▸ Absolute pixel coordinate data
----
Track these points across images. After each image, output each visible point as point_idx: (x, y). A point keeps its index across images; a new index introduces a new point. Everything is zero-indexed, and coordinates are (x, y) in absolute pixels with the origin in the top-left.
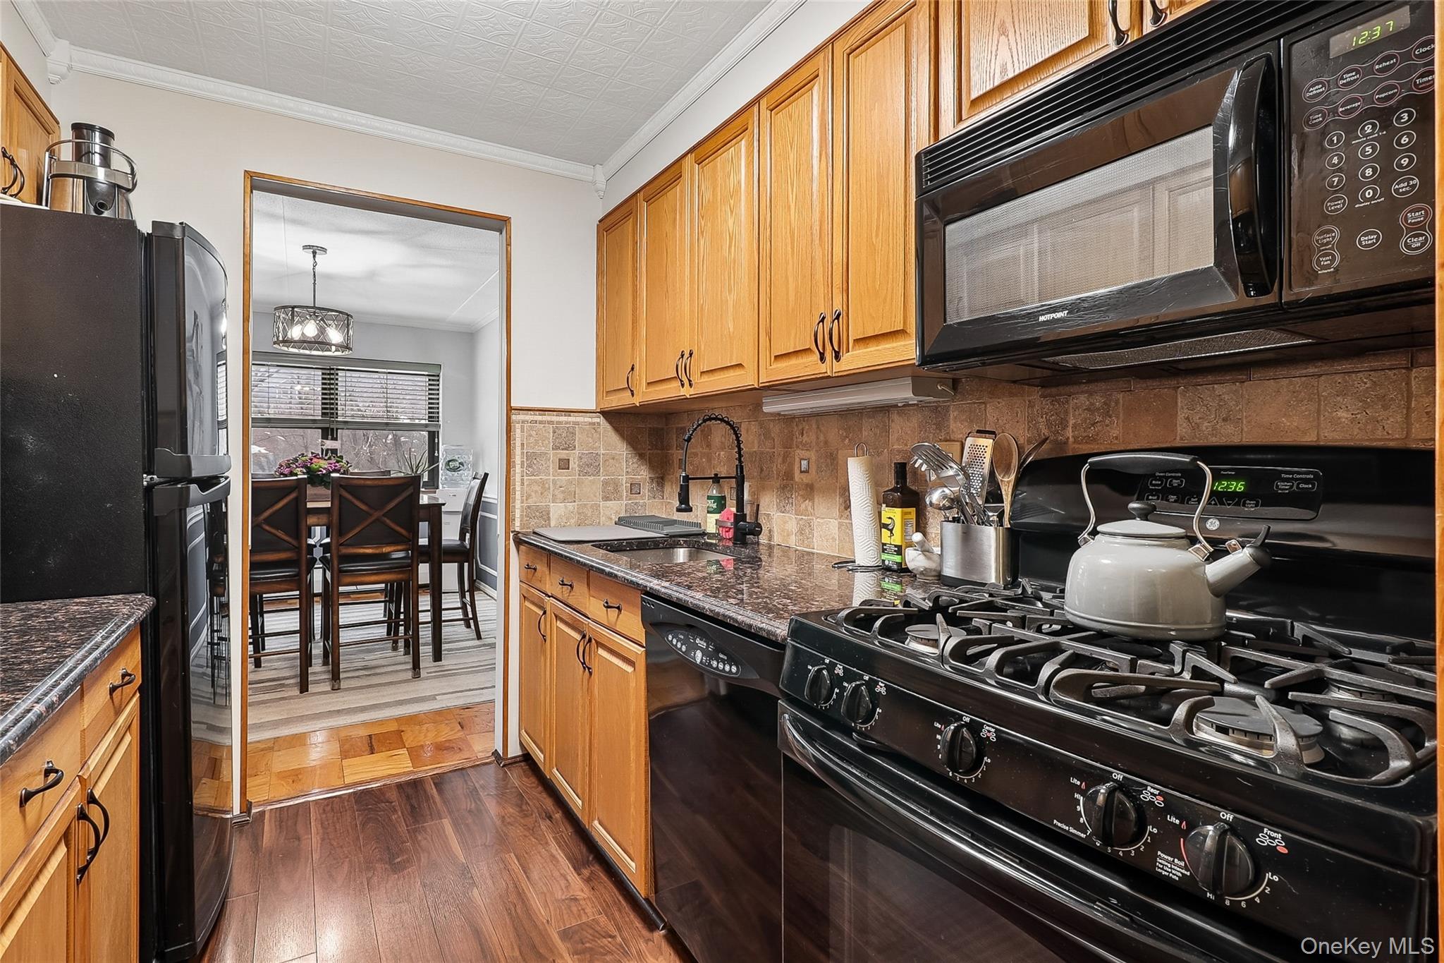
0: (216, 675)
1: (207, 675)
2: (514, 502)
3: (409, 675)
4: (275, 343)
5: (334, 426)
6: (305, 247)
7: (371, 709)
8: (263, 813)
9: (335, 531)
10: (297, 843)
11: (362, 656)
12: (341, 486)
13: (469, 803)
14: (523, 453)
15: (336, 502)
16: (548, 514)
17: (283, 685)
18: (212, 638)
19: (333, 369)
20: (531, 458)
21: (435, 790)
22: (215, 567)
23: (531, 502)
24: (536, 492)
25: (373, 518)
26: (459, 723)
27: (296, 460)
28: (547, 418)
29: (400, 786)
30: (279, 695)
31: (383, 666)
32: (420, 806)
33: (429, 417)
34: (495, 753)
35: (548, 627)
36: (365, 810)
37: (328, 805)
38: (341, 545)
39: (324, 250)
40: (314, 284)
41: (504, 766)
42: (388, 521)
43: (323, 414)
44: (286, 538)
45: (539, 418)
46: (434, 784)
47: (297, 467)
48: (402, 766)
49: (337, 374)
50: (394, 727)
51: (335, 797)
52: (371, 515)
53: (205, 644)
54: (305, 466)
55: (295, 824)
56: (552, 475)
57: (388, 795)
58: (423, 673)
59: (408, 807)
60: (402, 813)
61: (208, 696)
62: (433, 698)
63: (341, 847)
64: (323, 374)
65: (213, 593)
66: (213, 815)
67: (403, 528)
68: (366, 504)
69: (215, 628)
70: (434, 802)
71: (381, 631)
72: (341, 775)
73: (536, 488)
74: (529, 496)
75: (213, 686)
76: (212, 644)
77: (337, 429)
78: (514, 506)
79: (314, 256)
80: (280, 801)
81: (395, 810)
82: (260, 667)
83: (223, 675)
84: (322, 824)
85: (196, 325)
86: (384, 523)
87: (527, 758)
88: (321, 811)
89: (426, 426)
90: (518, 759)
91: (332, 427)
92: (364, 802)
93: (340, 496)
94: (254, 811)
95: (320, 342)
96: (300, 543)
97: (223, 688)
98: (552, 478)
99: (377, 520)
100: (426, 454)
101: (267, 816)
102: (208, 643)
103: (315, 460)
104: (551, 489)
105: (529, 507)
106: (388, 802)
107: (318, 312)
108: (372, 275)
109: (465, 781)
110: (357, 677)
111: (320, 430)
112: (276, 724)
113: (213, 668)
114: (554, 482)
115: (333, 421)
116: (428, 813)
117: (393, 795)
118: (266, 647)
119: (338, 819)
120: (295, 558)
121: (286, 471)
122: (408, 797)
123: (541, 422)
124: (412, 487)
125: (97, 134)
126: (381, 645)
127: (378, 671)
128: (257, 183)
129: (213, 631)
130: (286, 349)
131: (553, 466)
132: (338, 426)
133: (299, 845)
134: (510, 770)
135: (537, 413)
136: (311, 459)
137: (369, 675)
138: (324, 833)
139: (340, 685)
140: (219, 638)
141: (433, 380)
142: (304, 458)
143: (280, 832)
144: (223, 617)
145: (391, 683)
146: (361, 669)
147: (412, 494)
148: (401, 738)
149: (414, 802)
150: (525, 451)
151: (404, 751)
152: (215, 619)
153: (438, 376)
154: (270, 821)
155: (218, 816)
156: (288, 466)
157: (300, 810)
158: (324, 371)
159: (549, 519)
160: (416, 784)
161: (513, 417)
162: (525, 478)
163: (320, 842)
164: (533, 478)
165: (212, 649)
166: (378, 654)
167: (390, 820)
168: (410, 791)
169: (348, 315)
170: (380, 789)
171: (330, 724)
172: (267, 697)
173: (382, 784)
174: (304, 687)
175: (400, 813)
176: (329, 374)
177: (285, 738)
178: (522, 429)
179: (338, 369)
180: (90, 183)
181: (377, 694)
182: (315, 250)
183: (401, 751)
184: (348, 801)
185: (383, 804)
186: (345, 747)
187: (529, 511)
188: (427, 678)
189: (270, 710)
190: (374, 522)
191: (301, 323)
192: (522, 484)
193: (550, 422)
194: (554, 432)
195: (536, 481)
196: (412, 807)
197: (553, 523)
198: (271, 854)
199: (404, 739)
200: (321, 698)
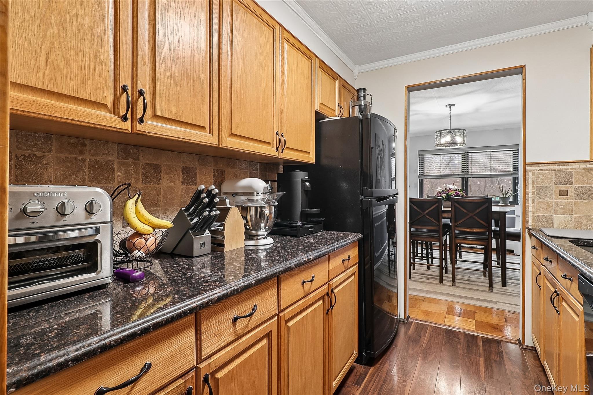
0: (390, 266)
1: (387, 266)
2: (528, 213)
3: (487, 289)
4: (435, 146)
5: (467, 177)
6: (447, 106)
7: (465, 298)
8: (412, 322)
9: (453, 221)
10: (419, 338)
11: (469, 275)
12: (455, 202)
13: (496, 357)
14: (533, 187)
15: (453, 208)
16: (552, 220)
17: (434, 278)
18: (389, 253)
19: (466, 153)
20: (539, 190)
21: (481, 343)
22: (390, 229)
23: (539, 213)
24: (543, 208)
25: (469, 216)
26: (505, 319)
27: (443, 191)
28: (551, 167)
29: (466, 335)
30: (432, 282)
31: (477, 282)
32: (472, 347)
33: (513, 170)
34: (519, 340)
35: (542, 282)
36: (448, 338)
37: (435, 329)
38: (456, 226)
39: (454, 105)
40: (450, 120)
41: (522, 348)
42: (476, 218)
43: (462, 172)
44: (434, 221)
45: (544, 168)
46: (482, 340)
47: (443, 194)
48: (470, 327)
49: (468, 155)
50: (473, 309)
51: (439, 327)
52: (468, 215)
53: (386, 255)
54: (446, 194)
55: (421, 331)
56: (554, 198)
57: (460, 336)
58: (495, 290)
59: (467, 345)
60: (463, 346)
61: (387, 273)
62: (496, 303)
63: (434, 348)
64: (462, 155)
65: (389, 238)
66: (388, 314)
67: (483, 221)
68: (466, 210)
69: (390, 250)
70: (479, 349)
71: (481, 267)
72: (444, 320)
73: (543, 206)
74: (538, 210)
75: (389, 270)
76: (389, 255)
77: (468, 178)
78: (528, 215)
79: (450, 109)
80: (418, 320)
81: (460, 344)
82: (429, 269)
83: (393, 267)
84: (430, 335)
85: (383, 145)
86: (475, 219)
87: (534, 349)
88: (432, 331)
89: (511, 174)
90: (532, 348)
91: (466, 177)
92: (449, 335)
93: (455, 206)
94: (410, 320)
95: (453, 143)
96: (439, 223)
97: (393, 271)
98: (554, 200)
99: (471, 217)
100: (512, 187)
101: (413, 323)
102: (387, 255)
103: (450, 191)
104: (554, 207)
105: (538, 216)
106: (458, 339)
107: (451, 131)
108: (477, 110)
109: (498, 346)
110: (464, 283)
111: (461, 179)
112: (427, 292)
113: (389, 264)
114: (556, 203)
115: (466, 175)
116: (475, 352)
117: (462, 337)
118: (434, 263)
119: (437, 336)
120: (438, 229)
121: (439, 195)
122: (468, 341)
123: (546, 170)
124: (488, 203)
125: (362, 90)
126: (479, 273)
127: (474, 283)
128: (410, 89)
129: (389, 251)
130: (440, 147)
131: (555, 194)
132: (468, 177)
133: (420, 339)
134: (525, 352)
135: (544, 165)
136: (448, 191)
137: (470, 284)
138: (430, 339)
139: (455, 284)
140: (392, 254)
141: (515, 152)
142: (446, 190)
143: (415, 331)
144: (393, 247)
145: (478, 290)
146: (467, 281)
147: (487, 207)
148: (474, 315)
149: (470, 344)
150: (535, 186)
151: (474, 321)
152: (390, 247)
153: (518, 150)
154: (414, 326)
155: (390, 315)
156: (440, 193)
157: (425, 326)
158: (463, 154)
159: (552, 223)
160: (474, 337)
161: (527, 168)
162: (535, 200)
163: (427, 342)
164: (541, 200)
165: (389, 258)
166: (476, 276)
167: (457, 346)
168: (470, 338)
169: (463, 130)
170: (457, 332)
171: (446, 299)
172: (428, 281)
173: (459, 330)
174: (441, 281)
175: (462, 346)
176: (464, 155)
177: (428, 298)
178: (533, 175)
179: (468, 153)
180: (360, 106)
181: (470, 293)
182: (450, 106)
183: (472, 320)
184: (443, 331)
185: (456, 339)
186: (450, 310)
187: (538, 218)
188: (496, 293)
189: (427, 286)
190: (470, 217)
191: (445, 136)
192: (533, 203)
193: (555, 170)
194: (556, 175)
195: (543, 202)
196: (468, 346)
197: (555, 226)
198: (410, 337)
199: (476, 315)
200: (447, 288)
----
▸ PROMPT
Leave out every line above except those from the line with "87: (527, 758)" up to and including the line with "155: (218, 816)", and copy those exactly.

▸ THE ANSWER
87: (527, 758)
88: (321, 811)
89: (426, 426)
90: (518, 759)
91: (332, 427)
92: (364, 802)
93: (340, 496)
94: (254, 811)
95: (320, 342)
96: (300, 543)
97: (223, 688)
98: (552, 478)
99: (377, 520)
100: (426, 454)
101: (267, 816)
102: (208, 643)
103: (315, 460)
104: (551, 489)
105: (529, 507)
106: (388, 802)
107: (318, 312)
108: (372, 275)
109: (465, 781)
110: (357, 677)
111: (320, 430)
112: (276, 724)
113: (213, 668)
114: (554, 482)
115: (333, 421)
116: (428, 813)
117: (393, 795)
118: (266, 647)
119: (338, 819)
120: (295, 558)
121: (286, 471)
122: (408, 797)
123: (541, 422)
124: (412, 487)
125: (97, 134)
126: (381, 645)
127: (378, 671)
128: (257, 183)
129: (213, 631)
130: (286, 349)
131: (553, 466)
132: (338, 426)
133: (299, 845)
134: (510, 770)
135: (537, 413)
136: (311, 459)
137: (369, 675)
138: (324, 833)
139: (340, 685)
140: (219, 638)
141: (433, 380)
142: (304, 458)
143: (280, 832)
144: (223, 617)
145: (391, 683)
146: (361, 669)
147: (412, 494)
148: (401, 738)
149: (414, 802)
150: (525, 451)
151: (404, 751)
152: (215, 619)
153: (438, 376)
154: (270, 821)
155: (218, 816)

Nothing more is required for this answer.